The fate of our times is characterized by rationalization and intellectualization and, above all, by the ‘disenchantment of the world.’ Precisely the ultimate and most sublime values have retreated from public life either into the transcendental realm of mystic life or into the brotherliness of direct and personal human relations. It is not accidental that our greatest art is intimate and not monumental, nor is it accidental that today only within the smallest and intimate circles, in personal human situations, in pianissimo, that something is pulsating that corresponds to the prophetic pneuma, which in former times swept through the great communities like a firebrand, welding them together. If we attempt to force and to ‘invent’ a monumental style in art, such miserable monstrosities are produced as the many monuments of the last twenty years. If one tries intellectually to construe new religions without a new and genuine prophecy, then, in an inner sense, something similar will result, but with still worse effects. And academic prophecy, finally, will create only fanatical sects but never a genuine community.

To the person who cannot bear the fate of the times like a man, one must say: may he rather return silently, without the usual publicity build-up of renegades, but simply and plainly. The arms of the old churches are opened widely and compassionately for him. After all, they do not make it hard for him. One way or another he has to bring his ‘intellectual sacrifice’–that is inevitable. If he can really do it, we shall not rebuke him. For such an intellectual sacrifice in favor of an unconditional religious devotion is ethically quite a different matter than the evasion of the plain duty of intellectual integrity, which sets in if one lacks the courage to clarify one’s own ultimate standpoint and rather facilitates this duty by feeble relative judgments. In my eyes, such religious return stands higher than the academic prophecy, which does not clearly realize that in the lecture-rooms of the university no other virtue holds but plain intellectual integrity. Integrity, however, compels us to state that for the many who today tarry for new prophets and saviors, the situation is the same as resounds in the beautiful Edomite watchman’s song of the period of exile that has been included among Isaiah’s oracles:

He calleth to me out of Seir, Watchman, what of the night? The watchman said, The morning cometh, and also the night: if ye will enquire, enquire ye: return, come.

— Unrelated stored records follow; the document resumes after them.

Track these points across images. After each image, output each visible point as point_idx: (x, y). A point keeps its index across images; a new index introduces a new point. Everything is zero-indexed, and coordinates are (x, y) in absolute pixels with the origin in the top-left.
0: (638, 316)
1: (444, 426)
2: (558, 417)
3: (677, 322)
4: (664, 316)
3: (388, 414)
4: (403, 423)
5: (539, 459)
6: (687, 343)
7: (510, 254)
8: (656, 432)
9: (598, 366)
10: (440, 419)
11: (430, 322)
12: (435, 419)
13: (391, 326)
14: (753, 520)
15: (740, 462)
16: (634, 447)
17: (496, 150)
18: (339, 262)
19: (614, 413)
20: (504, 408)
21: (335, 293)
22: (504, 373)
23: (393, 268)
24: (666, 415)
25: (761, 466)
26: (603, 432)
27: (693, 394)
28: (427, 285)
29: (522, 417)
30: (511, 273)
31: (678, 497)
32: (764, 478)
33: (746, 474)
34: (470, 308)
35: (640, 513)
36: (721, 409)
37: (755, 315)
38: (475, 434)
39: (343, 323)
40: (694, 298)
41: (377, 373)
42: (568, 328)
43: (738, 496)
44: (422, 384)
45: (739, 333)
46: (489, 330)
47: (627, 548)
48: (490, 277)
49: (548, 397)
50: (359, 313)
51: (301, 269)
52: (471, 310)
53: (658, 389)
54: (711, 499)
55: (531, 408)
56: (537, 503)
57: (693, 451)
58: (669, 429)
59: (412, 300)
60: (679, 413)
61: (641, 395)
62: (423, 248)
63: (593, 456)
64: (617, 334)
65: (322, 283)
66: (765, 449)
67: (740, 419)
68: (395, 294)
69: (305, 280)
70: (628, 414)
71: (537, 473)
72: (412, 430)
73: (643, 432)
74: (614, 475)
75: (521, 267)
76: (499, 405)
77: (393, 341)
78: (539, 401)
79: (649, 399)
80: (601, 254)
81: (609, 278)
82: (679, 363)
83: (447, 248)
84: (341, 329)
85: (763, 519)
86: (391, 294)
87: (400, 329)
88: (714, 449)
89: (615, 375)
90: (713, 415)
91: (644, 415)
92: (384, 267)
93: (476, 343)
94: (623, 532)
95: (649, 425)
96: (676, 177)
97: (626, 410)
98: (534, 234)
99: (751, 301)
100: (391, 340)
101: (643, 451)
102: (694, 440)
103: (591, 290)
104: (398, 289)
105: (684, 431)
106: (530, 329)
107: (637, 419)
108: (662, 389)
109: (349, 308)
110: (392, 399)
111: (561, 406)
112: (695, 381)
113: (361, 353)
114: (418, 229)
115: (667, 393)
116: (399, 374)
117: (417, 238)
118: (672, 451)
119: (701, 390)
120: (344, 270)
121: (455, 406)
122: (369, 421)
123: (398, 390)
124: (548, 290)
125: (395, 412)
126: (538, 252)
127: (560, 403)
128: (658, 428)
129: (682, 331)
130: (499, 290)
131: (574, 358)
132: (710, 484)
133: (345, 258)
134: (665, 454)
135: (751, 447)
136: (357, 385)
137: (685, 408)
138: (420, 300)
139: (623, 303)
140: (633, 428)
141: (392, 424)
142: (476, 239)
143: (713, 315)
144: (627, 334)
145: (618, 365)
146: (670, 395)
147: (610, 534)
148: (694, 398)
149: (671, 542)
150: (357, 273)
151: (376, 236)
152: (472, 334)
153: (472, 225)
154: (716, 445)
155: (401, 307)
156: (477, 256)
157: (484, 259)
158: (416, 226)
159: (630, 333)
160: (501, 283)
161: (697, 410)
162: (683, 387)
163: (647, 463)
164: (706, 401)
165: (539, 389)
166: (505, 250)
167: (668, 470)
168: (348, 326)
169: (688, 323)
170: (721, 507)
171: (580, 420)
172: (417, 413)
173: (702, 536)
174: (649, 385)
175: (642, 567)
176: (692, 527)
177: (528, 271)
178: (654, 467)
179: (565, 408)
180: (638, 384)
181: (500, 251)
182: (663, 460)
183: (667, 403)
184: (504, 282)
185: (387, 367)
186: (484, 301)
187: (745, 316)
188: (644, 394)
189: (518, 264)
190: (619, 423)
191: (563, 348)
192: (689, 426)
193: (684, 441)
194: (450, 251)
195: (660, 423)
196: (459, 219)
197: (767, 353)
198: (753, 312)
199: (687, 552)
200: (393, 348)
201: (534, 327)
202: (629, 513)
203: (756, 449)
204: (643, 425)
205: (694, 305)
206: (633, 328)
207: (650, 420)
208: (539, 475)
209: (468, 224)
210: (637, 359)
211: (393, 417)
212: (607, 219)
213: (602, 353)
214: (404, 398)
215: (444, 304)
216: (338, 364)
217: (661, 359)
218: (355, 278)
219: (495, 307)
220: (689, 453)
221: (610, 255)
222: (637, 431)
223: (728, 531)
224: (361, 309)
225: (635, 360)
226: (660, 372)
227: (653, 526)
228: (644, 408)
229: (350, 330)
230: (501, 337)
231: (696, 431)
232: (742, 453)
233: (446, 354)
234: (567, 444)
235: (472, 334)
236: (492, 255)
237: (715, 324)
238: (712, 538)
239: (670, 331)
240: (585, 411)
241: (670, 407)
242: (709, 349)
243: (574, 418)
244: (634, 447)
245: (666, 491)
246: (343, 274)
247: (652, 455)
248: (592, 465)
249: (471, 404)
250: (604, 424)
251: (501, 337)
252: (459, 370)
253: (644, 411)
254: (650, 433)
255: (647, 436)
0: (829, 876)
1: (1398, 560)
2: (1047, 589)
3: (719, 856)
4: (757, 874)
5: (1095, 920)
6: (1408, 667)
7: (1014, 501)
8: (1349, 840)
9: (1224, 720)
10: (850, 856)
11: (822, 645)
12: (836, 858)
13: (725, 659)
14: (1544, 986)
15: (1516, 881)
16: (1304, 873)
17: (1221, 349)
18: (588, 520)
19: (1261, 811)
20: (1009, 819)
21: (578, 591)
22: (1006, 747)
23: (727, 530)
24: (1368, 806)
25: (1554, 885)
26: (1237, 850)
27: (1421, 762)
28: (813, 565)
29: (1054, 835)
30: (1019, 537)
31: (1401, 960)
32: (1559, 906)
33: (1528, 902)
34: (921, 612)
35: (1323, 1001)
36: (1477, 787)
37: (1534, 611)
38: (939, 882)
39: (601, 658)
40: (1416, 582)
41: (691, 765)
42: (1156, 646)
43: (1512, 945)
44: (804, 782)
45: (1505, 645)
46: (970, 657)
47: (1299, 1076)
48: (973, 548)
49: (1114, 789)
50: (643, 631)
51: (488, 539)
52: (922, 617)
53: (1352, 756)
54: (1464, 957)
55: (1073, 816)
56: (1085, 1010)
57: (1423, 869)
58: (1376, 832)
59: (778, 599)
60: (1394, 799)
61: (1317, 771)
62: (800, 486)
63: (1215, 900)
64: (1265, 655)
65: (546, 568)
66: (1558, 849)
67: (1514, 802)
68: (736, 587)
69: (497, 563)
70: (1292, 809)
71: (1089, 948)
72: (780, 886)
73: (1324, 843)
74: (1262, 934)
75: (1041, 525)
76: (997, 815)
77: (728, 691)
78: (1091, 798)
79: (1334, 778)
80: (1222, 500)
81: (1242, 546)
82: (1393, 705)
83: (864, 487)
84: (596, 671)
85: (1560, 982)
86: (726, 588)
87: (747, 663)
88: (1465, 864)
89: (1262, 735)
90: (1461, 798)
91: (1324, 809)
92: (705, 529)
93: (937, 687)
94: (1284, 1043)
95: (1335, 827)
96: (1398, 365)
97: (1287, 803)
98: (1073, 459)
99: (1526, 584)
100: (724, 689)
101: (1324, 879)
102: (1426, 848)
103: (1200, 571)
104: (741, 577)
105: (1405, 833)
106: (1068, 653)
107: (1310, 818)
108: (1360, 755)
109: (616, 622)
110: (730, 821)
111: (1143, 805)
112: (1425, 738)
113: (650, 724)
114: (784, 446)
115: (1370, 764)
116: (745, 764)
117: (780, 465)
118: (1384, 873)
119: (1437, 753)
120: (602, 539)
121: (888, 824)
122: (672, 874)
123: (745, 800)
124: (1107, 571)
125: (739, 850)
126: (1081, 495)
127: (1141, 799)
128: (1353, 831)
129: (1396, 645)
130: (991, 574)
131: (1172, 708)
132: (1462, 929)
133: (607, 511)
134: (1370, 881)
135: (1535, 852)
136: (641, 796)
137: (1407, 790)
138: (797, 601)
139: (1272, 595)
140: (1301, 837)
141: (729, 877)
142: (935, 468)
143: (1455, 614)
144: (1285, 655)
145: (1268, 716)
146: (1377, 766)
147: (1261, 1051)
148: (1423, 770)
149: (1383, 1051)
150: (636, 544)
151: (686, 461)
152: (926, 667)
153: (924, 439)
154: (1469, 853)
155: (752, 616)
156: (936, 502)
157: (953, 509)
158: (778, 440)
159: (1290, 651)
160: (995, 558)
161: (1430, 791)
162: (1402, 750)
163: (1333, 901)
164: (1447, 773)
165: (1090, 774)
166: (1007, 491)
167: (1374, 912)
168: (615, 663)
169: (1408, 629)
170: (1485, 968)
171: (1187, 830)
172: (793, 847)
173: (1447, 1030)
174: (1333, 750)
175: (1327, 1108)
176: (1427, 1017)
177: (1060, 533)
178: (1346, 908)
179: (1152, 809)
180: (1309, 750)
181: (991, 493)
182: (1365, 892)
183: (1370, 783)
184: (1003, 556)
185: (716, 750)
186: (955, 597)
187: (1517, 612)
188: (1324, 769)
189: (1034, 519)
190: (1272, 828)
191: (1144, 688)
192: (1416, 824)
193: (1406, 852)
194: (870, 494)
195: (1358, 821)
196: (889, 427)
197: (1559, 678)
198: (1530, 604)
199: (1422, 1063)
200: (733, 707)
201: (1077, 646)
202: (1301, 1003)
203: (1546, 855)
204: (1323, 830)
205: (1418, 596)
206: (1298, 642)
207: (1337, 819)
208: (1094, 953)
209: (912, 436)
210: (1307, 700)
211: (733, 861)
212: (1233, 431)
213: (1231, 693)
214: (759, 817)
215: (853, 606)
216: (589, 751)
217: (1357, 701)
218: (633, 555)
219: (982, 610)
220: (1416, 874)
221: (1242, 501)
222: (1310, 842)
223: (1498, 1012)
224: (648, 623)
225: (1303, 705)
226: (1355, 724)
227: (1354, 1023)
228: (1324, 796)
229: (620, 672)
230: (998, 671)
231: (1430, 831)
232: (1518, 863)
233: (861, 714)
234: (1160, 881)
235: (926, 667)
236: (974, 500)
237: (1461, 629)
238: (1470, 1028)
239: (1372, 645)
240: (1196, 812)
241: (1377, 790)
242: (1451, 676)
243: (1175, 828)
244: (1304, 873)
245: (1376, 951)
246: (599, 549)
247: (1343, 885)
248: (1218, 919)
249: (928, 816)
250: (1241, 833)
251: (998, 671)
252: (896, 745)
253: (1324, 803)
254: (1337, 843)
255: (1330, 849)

The people to whom this was said has enquired and tarried for more than two millennia, and we are shaken when we realize its fate. From this we want to draw the lesson that nothing is gained by yearning and tarrying alone, and we shall act differently. We shall set to work and meet the ‘demands of the day,’ in human relations as well as in our vocation. This, however, is plain and simple, if each finds and obeys the demon who holds the fibers of his very life.